Regardons la Charte pour la Flandre de plus près : Le premier article renvoie aux trois premiers articles de la Constitution belge. Article 2 « se présente implicitement comme une application analogue des articles 33 et 34 de la Constitution belge ». Article 3 renvoie aux articles 4, 5, 7 et 128 de la Constitution belge. Les droits et les libertés sont énumérés sous le Titre II, ces articles renvoient simplement à la Charte des droits fondamentaux de l’Union européenne du 7 décembre 2000, …

Un texte symbolique reprenant de grands principes mais qui n’apporte rien aux citoyens. L’autonomie constitutive peut très bien être définie dans une Constitution belge. Cette Constitution reprend déjà explicitement les compétences confiées aux pouvoirs publics régionaux.

La nécessité d’une Constitution flamande est de plus réfutée par la simple raison que les régions ont aujourd’hui assez de compétences pour permettre l’intégrations des primo-arrivants. La Flandre est non seulement compétente en matière d’accueil des nouveaux Belges par exemple, mais est encore en charge de la politique de l’emploi, de la politique du logement, de la politique des familles et de l’enseignement. En résumé : la Flandre a suffisamment de leviers pour s’ancrer comme entité sociale. L’argument du sp.a exprimé par Bart Van Malderen, chef de groupe de l’époque, renvoyait essentiellement aux point sociaux du texte et consistait à dire que la Flandre « est ancrée en tant qu’entité sociale » grâce à cette Constitution flamande. Cet argument est pour le moins peu crédible. Il n’est pas ici question de responsabilité de la « Belgique à papa » ou des « Wallons fainéants » mais de bonne gestion.

Pour conclure : à nouveau d’après le ministre-président flamand Bourgeois (N-VA), la Constitution flamande comprend un préambule « qui engage et donne forme à la citoyenneté flamande ». Ces valeurs sont déjà inscrites dans la Constitution belge comme démontré précédemment. L’Alliance Belge plaide bien pour l’ajout d’un préambule à la Constitution belge comme c’est le cas dans plusieurs pays dont les États-Unis d’Amérique auxquels les protagonistes de la Constitution flamande aiment se comparer. La traduction du préambule comporte les phrases suivantes : « Nous, le peuple des États-Unis, en vue de former une union plus parfaite, d’établir la justice, d’assurer la paix intérieure, de pourvoir à la défense commune, de développer la prospérité générale et d’assurer les bienfaits de la liberté à nous-mêmes et à notre postérité, nous ordonnons et établissons la présente Constitution pour les États-Unis d’Amérique. » (http://mjp.univ-perp.fr/constit/us1787.htm#pr).
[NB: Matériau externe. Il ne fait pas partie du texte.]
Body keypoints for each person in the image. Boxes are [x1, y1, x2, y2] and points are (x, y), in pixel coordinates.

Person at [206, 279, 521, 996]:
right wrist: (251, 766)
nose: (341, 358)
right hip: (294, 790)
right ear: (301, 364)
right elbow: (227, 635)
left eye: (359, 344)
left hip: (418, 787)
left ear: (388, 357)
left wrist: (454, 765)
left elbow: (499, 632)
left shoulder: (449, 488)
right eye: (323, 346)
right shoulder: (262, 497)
L’union plus parfaite dont question dans ce préambule est naturellement absente avec un parti flamand nationaliste désirant, par exemple, se détourner des Belges francophones et germanophones. C’est pourquoi l’Alliance Belge voudrait plaider pour l’ajout d’un préambule à la Constitution belge qui ancrerait et renforcerait légalement l’union entre tous les Belges.